Maître Carpenter - comme j'aime l'appeler - sculpte la peur, pétrie et façonne le mythe du Diable dans un somptueux midnight movie horrifique/fantastique à succès. Fièrement série B, s'affranchissant du politiquement censé, et ce pourtant sans même tomber les pieds joints dans la parodie ou le nanardesque, l'oeuvre se révèle être un agglomérat de sous-genres que sont le paranormal, le gore "propre", la situation burlesque et le huit-clos psychologique. Le tout en prenant le soin de se détacher de ce font les copains de classe de l'époque (William Friedkin, Peter Jackson ou encore Sam Raimi).
Carpenter est forgeur de genre, ou du moins d'un sous-genre horrifique que je serais tenter d'appeler l'horrifique carpentien. Le grand Monsieur possède une remarquable identité et donne une cohérence remarquable aux sujets qu'il traite de film en film.
Les thèmes qu'il est possible de déterrer sont variés ; l'enfermement, le pessimisme, le mal, le fantastique fougueusement soudé à l'horrifique, la peur du vide, du néant, du "rien" conceptualisé, matérialisé et immatérialisé par cette scène finale à la fois effroyable et frustrante ! Tandis que le gore et ce maquillage fait maison ne font que rajouter de la saveur a cette oeuvre tant singulière et si inhérente à son créateur.
Carpenter - le Prince de l'Horreur - arrive à son apogée puisque cette oeuvre comme son The Thing et accessoirement L'antre de la Folie, sera selon moi un de ses meilleurs aboutissements, bien plus que l'intouchable Halloween.
Le grand cinéaste pourrait être une illustration parfaite pour un bougre qui affirmerait que l'Horreur peut s'épanouir que dans la série B. Pour cause, ce qui sera considéré comme le too-much dans Le Prince des Ténèbres par des néophytes, en devient finalement l'une des plus appréciables touches artistiques de l'oeuvre ; une nuée d'insectes sur la télévision, sur le sol, sur un visage, puis aux travers des manches, des couches de maquillage et quelques scherzi d'acqua bucaux. Carpenter, le malicieux, connaît semble t-il la folie du fou Démon.
L'Horreur lui, s'affale, se prélasse et se fait doré la pilule dans ce compartiment bien confortable qu'est la série B, parce qu'ici, il fait bon vivre. Puis c'est open-bar, ou presque. Il sera ensuite difficile pour le genre de sortir de sa zone de confort, spécialement durant les années 2000.
Enfin, revenons-en à nos démons. Le réalisateur/scénariste est un artiste complet qui élaborera ses propres compositions.

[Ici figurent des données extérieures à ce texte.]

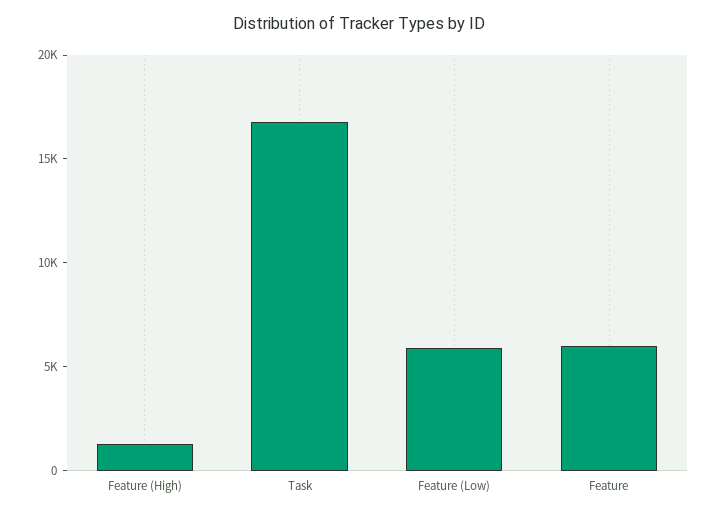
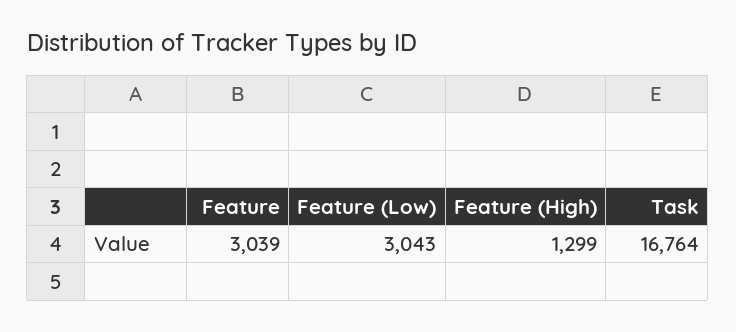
  {
    "Feature (High)": 1299,
    "Task": 16764,
-   "Feature (Low)": 6000,
+   "Feature (Low)": 3043,
-   "Feature": 6000
+   "Feature": 3039
  }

Ces dernières sont certes minimalistes, on en convient mais pourtant sacrément adéquats au récit. Les effets sonores - réels apports pour la création de tension et de suspens - fonctionnent comme des émotions qui prennent vie, comme le palpitant-même, lui qui se prépare à l'expérience que vous - spectateur - êtes sur le point de vivre. Un régale !
Comme un vieux parcours scénique horrifique de fête foraine, Le Prince des Ténèbres est un authentique et véritable film d'horreur à découvrir et redécouvrir jusqu'à que mort s'en suive.